Alex continues to reassure Fanny and to assert the value of love, loyalty, and duty throughout his letters.  Though he once teasingly asks if he will come home to find more children than when he left, Alex believes that his faithfulness will enable Fanny’s. Their mutual awareness of the temptations they face are revealed in Alex’s telling comparison with other well-known Confederate couples.

I have no fears of any thing of that sort.  It never crosses my brain for a moment that my wife is a woman too, when I hear of such terrible falls as Mrs Dr Peter made.  As long as I am true to her I never think she can fall, but love on as well as Wigfall dares to love Charlotte.  I reckon we are both satisfied on that score.

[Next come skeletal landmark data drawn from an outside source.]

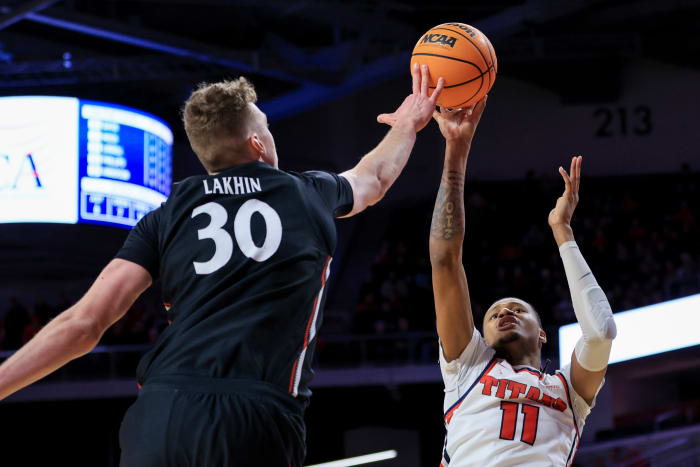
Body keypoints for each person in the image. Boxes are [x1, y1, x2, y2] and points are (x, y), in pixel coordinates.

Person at [0, 64, 444, 466]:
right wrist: (408, 123)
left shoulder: (166, 213)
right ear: (257, 141)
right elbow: (374, 178)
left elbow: (84, 323)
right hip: (252, 416)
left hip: (160, 412)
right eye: (267, 128)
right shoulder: (306, 193)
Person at [428, 100, 617, 466]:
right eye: (494, 313)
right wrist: (456, 151)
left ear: (543, 334)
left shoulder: (570, 392)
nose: (504, 313)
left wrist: (562, 231)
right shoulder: (467, 366)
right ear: (479, 336)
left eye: (517, 309)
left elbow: (601, 332)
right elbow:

General Louis T. and Charlotte Wigfall were a colorful couple, and Charlotte appears to have been very dedicated to her hard-drinking and combative husband.  The story was told that she made her wedding dress into a Lone Star Flag for the1st Texas Regiment in which her husband served as Colonel. The flag was captured during the Battle of Sharpsburg after nine of the men who carried it had fallen.

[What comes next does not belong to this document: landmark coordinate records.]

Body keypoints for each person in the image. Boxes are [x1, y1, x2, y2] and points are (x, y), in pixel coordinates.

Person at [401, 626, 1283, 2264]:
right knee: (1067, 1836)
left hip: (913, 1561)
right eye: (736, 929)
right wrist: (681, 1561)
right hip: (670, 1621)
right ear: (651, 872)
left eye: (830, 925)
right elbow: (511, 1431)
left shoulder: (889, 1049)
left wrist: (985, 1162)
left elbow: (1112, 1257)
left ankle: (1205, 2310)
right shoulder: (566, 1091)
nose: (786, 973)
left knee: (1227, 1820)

Alex Morgan contrasts the wild, daring love of the faithful and patriotic Wigfalls with the shameful example of “Mrs. Dr. Peter” and General Earl Van Dorn. Van Dorn, a notorious womanizer, was eventually shot by a jealous husband, Dr. James Bodie Peters who claimed that Van Dorn had “violated the sanctity of his house.”2

For the Morgans then, love and patriotism intertwine. Constancy and loyalty not only hold a marriage together, but bind a nation.  A couple’s strength and the nation’s strength depend on faithfulness during adversity.  The bonds of duty and love must be honored in all circumstances.

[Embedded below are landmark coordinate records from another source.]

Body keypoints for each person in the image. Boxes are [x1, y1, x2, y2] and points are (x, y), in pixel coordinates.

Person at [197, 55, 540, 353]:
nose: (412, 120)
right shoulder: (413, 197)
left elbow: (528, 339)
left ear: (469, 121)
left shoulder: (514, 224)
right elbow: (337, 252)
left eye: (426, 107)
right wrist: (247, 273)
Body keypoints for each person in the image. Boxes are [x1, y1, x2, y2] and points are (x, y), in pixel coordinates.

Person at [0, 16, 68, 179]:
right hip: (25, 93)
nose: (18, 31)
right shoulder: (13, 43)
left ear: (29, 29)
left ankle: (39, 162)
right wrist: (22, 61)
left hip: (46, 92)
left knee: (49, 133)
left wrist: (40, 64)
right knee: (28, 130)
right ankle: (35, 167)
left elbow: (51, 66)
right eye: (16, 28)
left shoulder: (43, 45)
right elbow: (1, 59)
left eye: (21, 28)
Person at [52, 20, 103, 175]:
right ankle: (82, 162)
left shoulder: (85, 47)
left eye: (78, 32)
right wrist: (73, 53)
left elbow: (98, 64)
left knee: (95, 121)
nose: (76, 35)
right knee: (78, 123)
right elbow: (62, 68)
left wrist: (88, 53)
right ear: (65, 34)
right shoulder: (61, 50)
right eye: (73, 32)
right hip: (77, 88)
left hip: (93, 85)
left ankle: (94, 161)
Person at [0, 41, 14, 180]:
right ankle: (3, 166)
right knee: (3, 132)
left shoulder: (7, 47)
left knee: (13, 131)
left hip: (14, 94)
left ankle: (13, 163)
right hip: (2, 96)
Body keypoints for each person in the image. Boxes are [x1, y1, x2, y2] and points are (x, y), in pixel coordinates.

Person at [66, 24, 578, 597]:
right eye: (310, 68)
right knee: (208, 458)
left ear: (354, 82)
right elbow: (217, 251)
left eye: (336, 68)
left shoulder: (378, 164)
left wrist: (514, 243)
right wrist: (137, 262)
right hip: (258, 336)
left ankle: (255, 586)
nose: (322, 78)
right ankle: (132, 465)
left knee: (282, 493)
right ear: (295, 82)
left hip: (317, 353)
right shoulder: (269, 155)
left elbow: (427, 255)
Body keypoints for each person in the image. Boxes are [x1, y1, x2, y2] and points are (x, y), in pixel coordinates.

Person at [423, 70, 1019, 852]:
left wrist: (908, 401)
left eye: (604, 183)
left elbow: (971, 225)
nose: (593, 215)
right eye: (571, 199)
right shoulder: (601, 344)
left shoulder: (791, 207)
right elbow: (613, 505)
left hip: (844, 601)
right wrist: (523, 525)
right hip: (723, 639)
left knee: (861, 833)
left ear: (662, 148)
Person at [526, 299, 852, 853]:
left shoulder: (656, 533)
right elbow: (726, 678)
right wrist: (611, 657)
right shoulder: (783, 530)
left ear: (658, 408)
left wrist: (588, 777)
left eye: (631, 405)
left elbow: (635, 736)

You dont know how much it helps to reconcile me to all the hardships + privations of camp life, to be assured by yourself that you realise + appreciate the necessity of the course I am persuing, + that you are doing your part of the great work willingly + cheerfully like the sensible patriotic woman I know you to be.  I say go on my dear. I am proud of you.  I love you more to know that my wife would not have her husband lazing about home at such a time as this just for the pleasure of being with him or for what money he could make.  I wish you could get more of the “sisters” to think as you do + drive those able bodied lazy cowards out here to help us. 3

 

A year later Alex writes,

…I am sory to hear of the death of so many of my old friends good men.  But that is the way in a battle the best + bravest are lost whilst the worthless + cowardly dodge + escape.

Alex and Fanny Morgan reunited at the end of the war.  They returned to Texas and lived together to the end of their lives. Four more children were added to the family, and grandchildren and great-grandchildren followed them.  Through their descendants, the story of Alex and Fanny Morgan has been preserved and celebrated.  We hope you enjoy reading these letters.

 

 

  1. That is, “abduct me”
  2. Warner, Ezra, Generals in Gray: The Lives of the Confederate Commanders, Louisiana State University Press, 1959, p. 315.
  3. Alex Morgan, February 16, 1863.